Text shown |

Re: [wss] error in wss-v1.1-spec-cs-SAMLTokenProfile 3.5.2.3 and 3.5.2.4 examples

[Greg Whitehead <greg.whitehead@hp.com>]

I think now I'm even more confused now.

Isn't this section supposed to show how one would use a sender- 
vouches assertion? I guess it's fine to show use of a holder-of-key  
assertion to sign the message, but wouldn't the sender-vouches  
assertion need to be included if it's in play? Otherwise, this is  
just a holder-of-key example.

-Greg

On Feb 27, 2006, at 8:01 AM, Ron Monzillo wrote:

> Greg Whitehead wrote:
>
>> These sections are supposed to show examples of the sender-vouches  
>> subject confirmation method, but the assertions in the examples  
>> are holder-of-key.
>>
>> -Greg
>>
>>
>> ---------------------------------------------------------------------
>> To unsubscribe from this mail list, you must leave the OASIS TC that
>> generates this mail. You may a link to this group and all your TCs  
>> in OASIS
>> at:
>> https://www.oasis-open.org/apps/org/workgroup/portal/ 
>> my_workgroups.php
>
> Hi Greg,
>
> The attesting entity signed the sender-vouches assertion using a  
> key identified
> by a (second) hok assertion. The hok assertion is in the msg. The  
> sender-vouches
> assertion is not in the msg.
>
> The example is an all-saml formulation. The second assertion could  
> have been
> an x509 certificate or a kerberos service ticket (for example) -  
> and the signing ket could
> also have been conveyed by reference.

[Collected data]
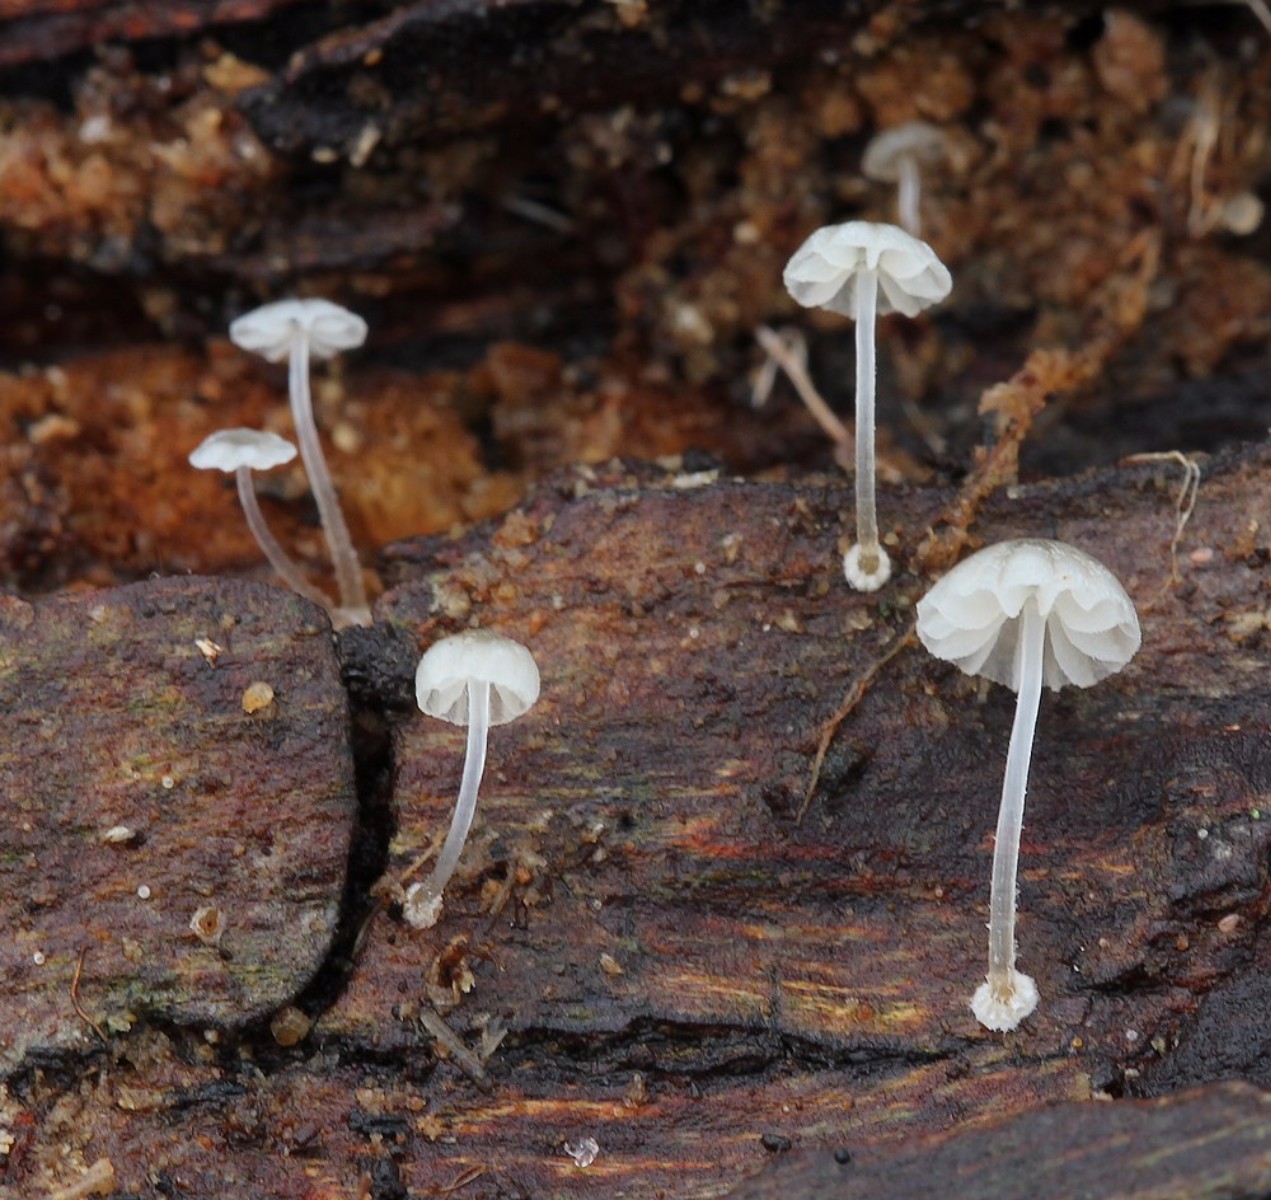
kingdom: Fungi
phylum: Basidiomycota
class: Agaricomycetes
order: Agaricales
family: Mycenaceae
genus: Mycena
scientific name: Mycena clavularis
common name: dunskivet huesvamp
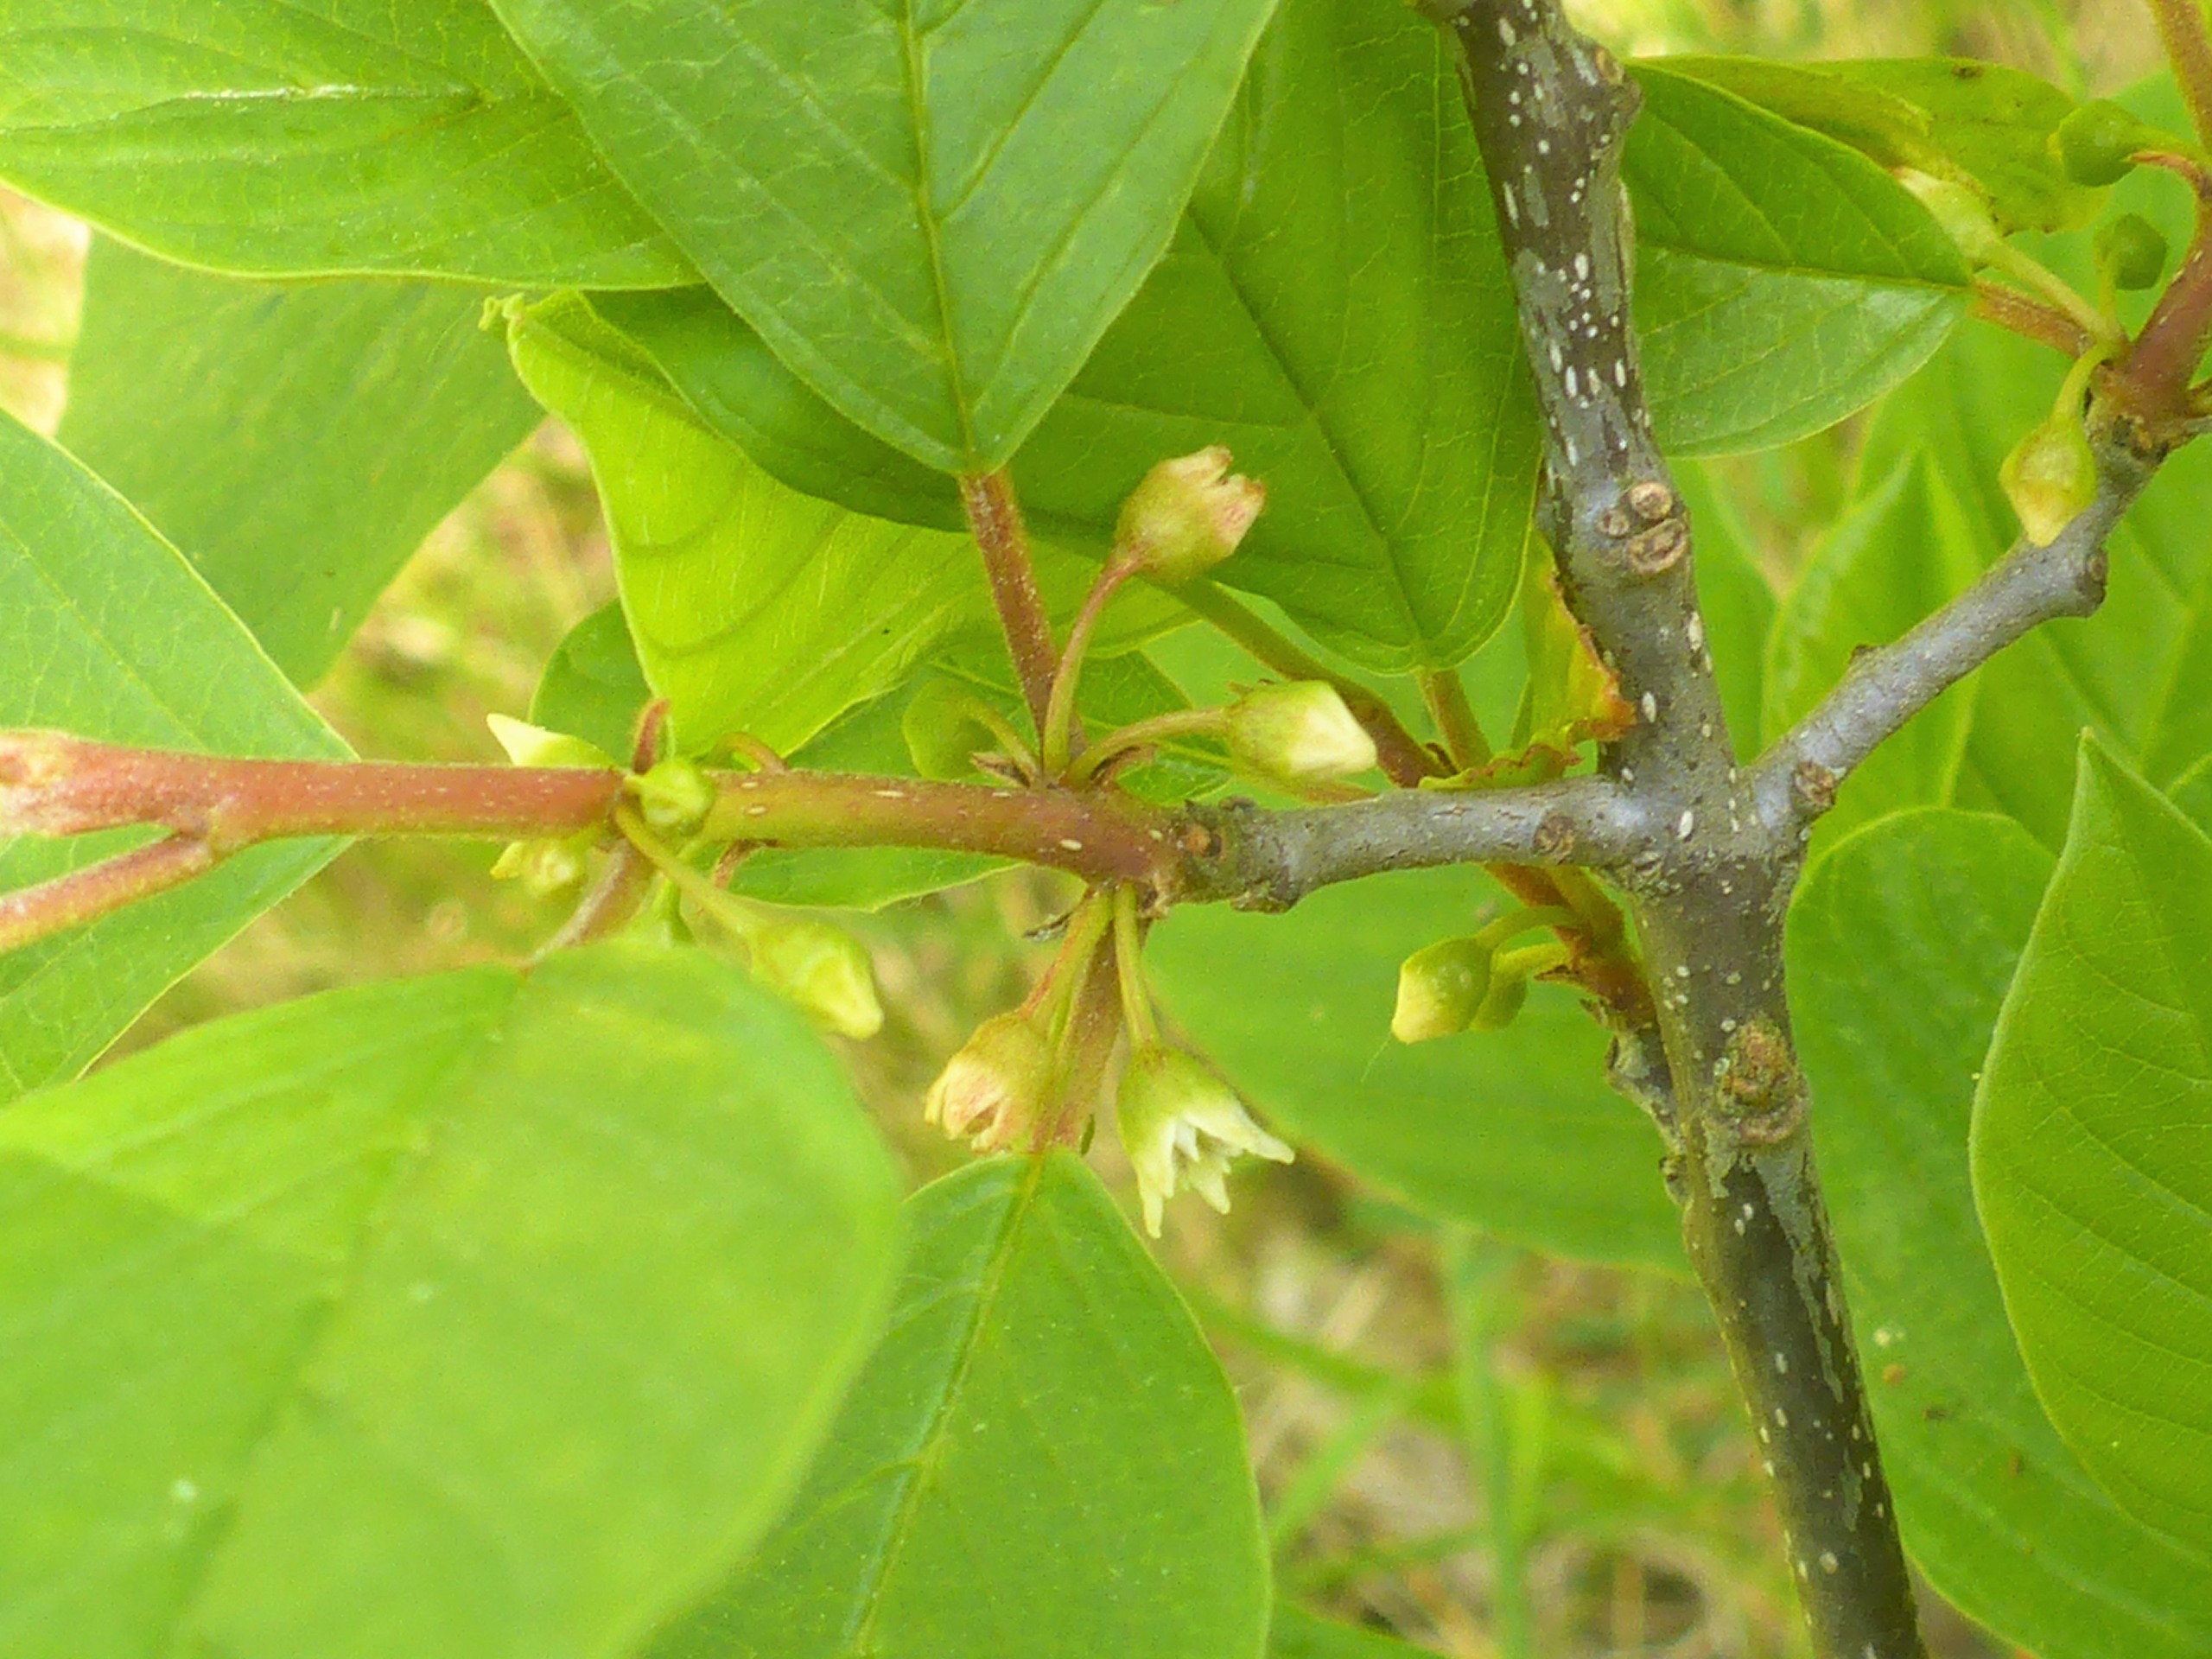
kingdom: Plantae
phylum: Tracheophyta
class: Magnoliopsida
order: Rosales
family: Rhamnaceae
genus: Frangula
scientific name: Frangula alnus
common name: Tørst
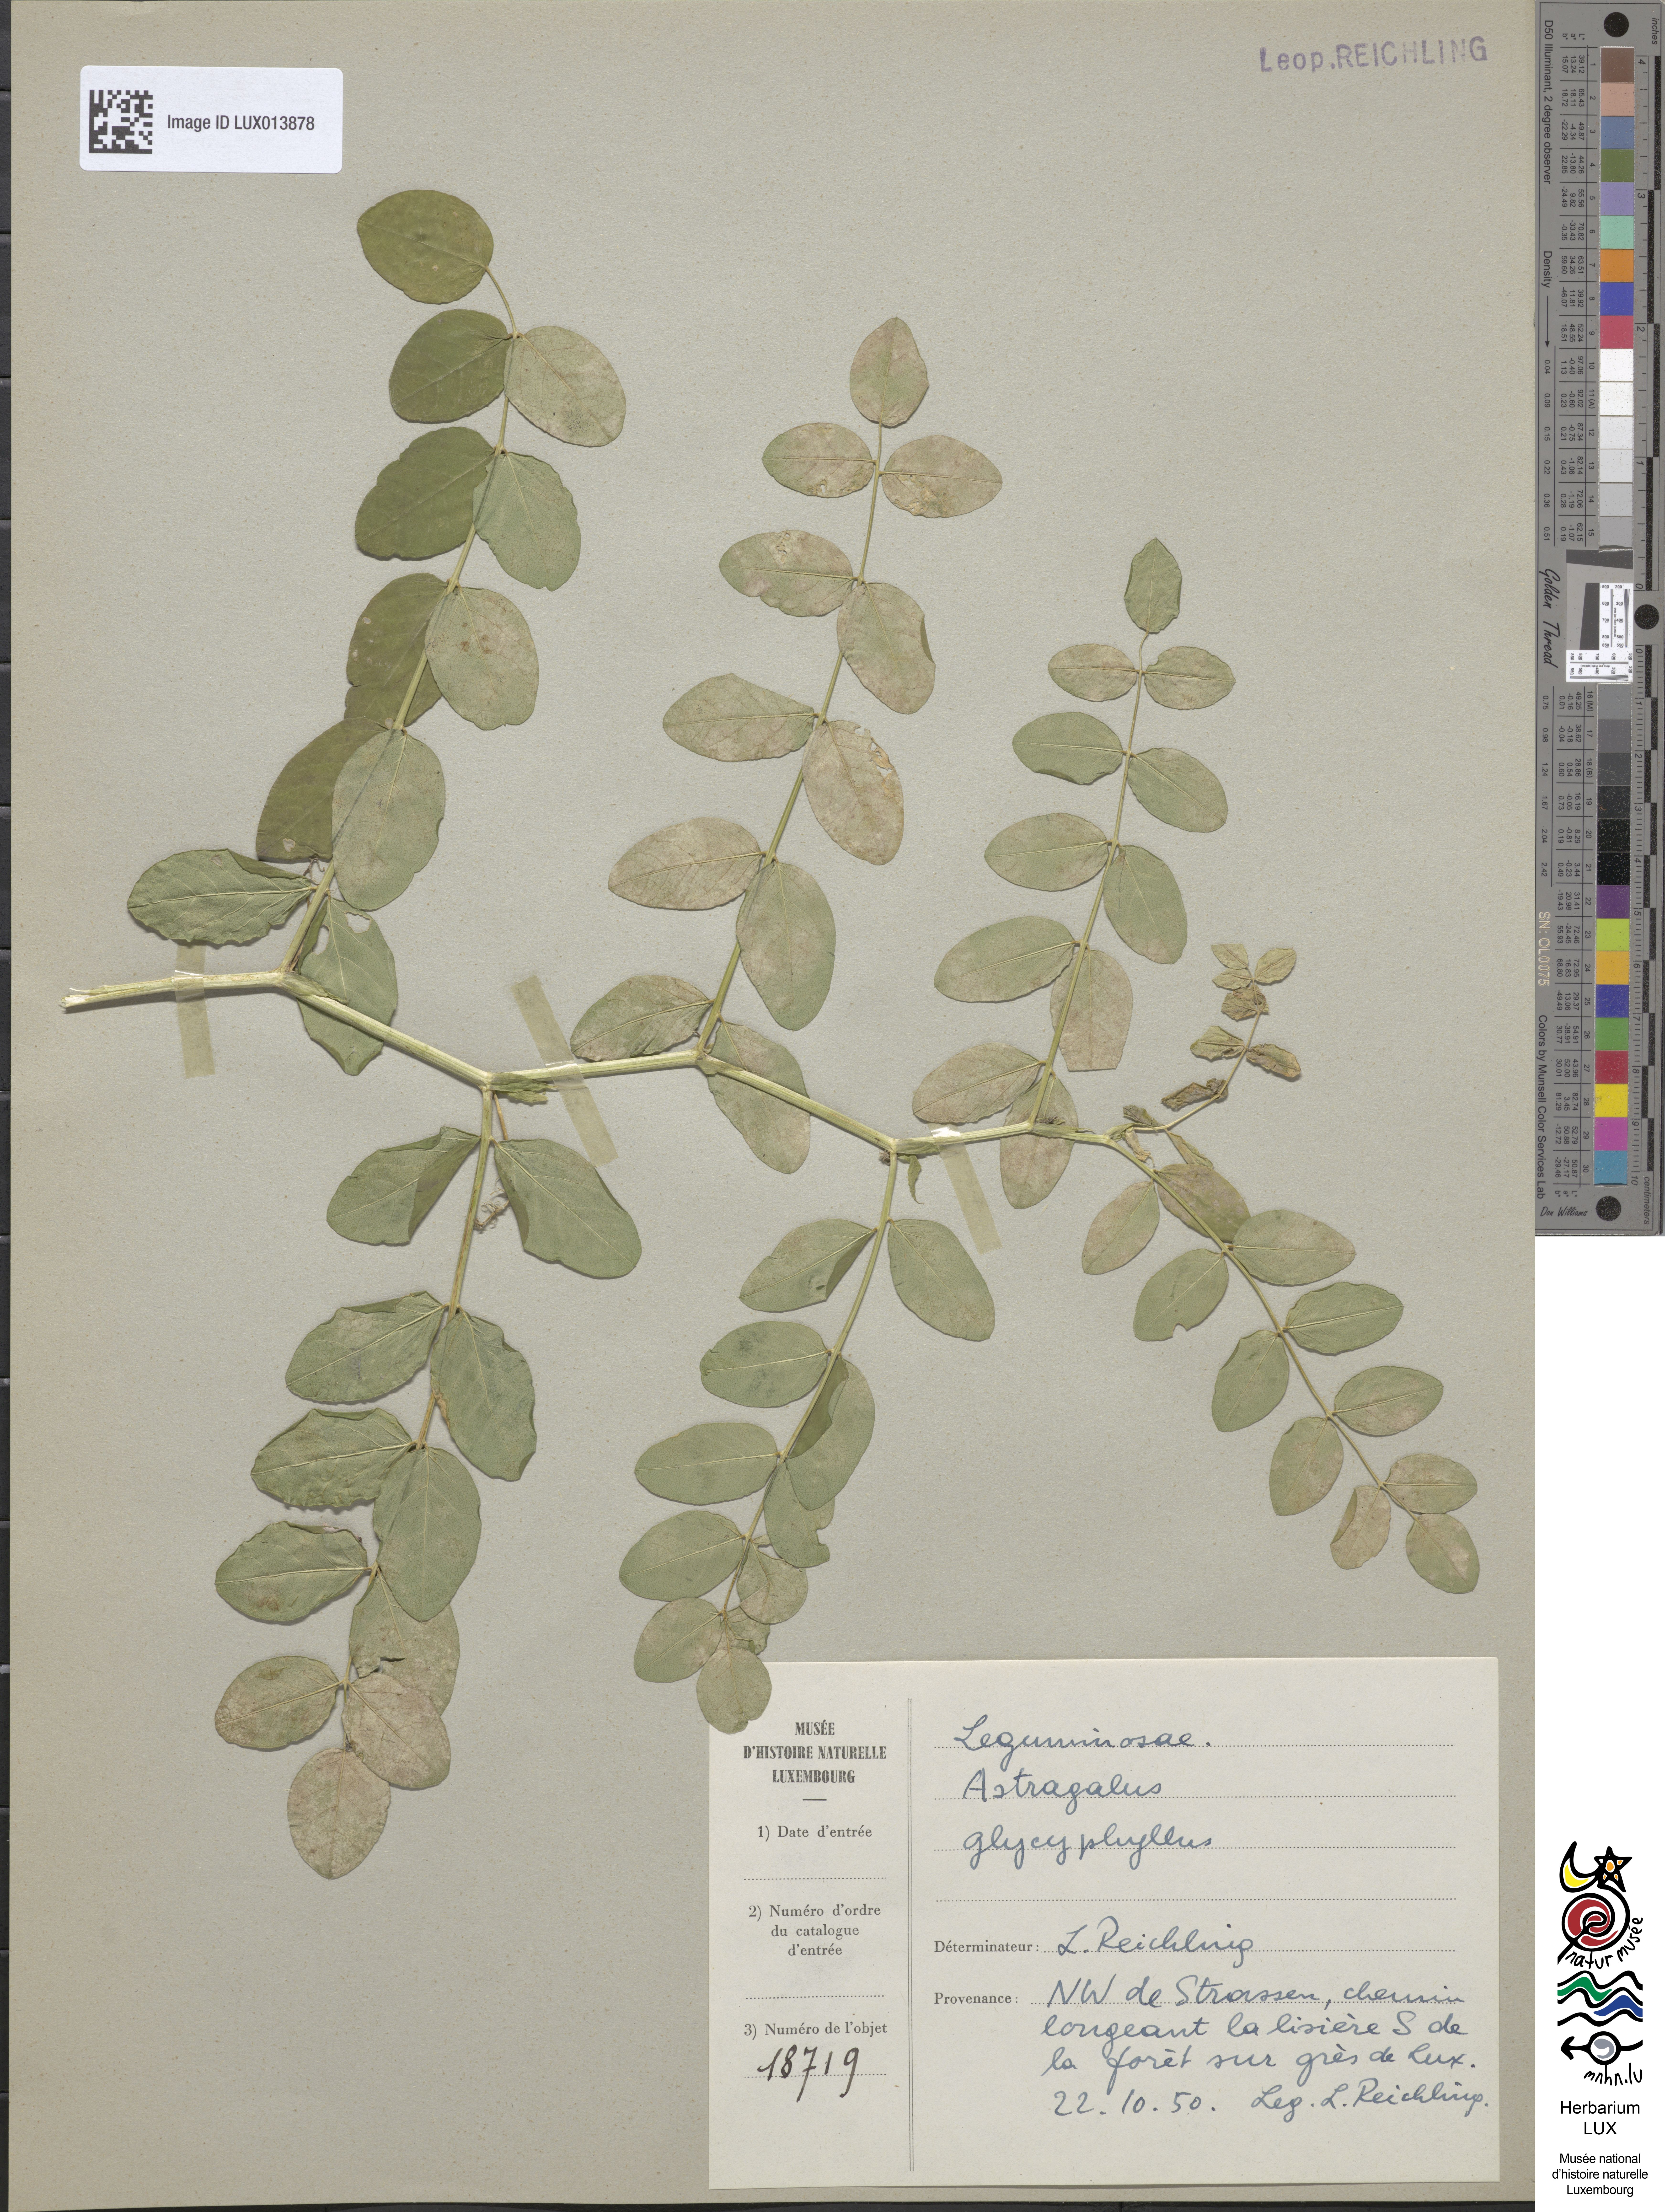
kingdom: Plantae
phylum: Tracheophyta
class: Magnoliopsida
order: Fabales
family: Fabaceae
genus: Astragalus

Task item | Continue the email thread about the SAML Token Profile from the point where it stops. The collected data have no connection to the email thread about the SAML Token Profile.

Result of this exercise |
>
> How this clarifies things, and thanks,
>
> Ron
>
>>
>> 3.5.2.3 Example V1.1
>> The following example illustrates an attesting entity’s use of the  
>> sender-vouches subject confirmation
>> method with an associated <ds:Signature> element to establish its  
>> identity and to assert that it has
>> sent the message body on behalf of the subject(s) of the V1.1  
>> assertion referenced by “STR1”.
>> The assertion referenced by “STR1” is not included in the message.  
>> “STR1” is referenced by
>> <ds:Reference> from <ds:SignedInfo>. The ds:Reference> includes  
>> the STR-transform to
>> cause the assertion, not the <SecurityTokenReference> to be  
>> included in the digest calculation.
>> “STR1” includes a <saml:AuthorityBinding> element that utilizes  
>> the remote assertion referencing
>> technique depicted in the example of section 3.3.3.
>> The SAML V1.1 assertion embedded in the header and referenced by  
>> “STR2” from <ds:KeyInfo>
>> corresponds to the attesting entity. The private key corresponding  
>> to the public confirmation key occurring
>> in the assertion is used to sign together the message body and  
>> assertion referenced by “STRI”.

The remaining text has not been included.